Word for word, restate the entries below, but exclude the images.
......
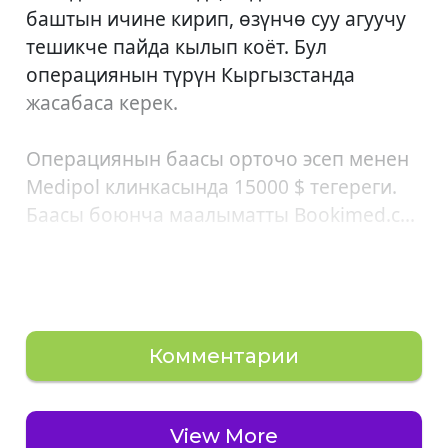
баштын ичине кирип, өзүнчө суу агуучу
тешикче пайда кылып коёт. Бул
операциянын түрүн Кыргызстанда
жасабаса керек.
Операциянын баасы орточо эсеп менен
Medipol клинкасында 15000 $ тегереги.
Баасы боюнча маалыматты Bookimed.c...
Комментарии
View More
......
### WRITTEN SOLUTION
баштын ичине кирип, өзүнчө суу агуучу
тешикче пайда кылып коёт. Бул
операциянын түрүн Кыргызстанда
жасабаса керек.
Операциянын баасы орточо эсеп менен
Medipol клинкасында 15000 $ тегереги.
Баасы боюнча маалыматты Bookimed.c...
Комментарии
View More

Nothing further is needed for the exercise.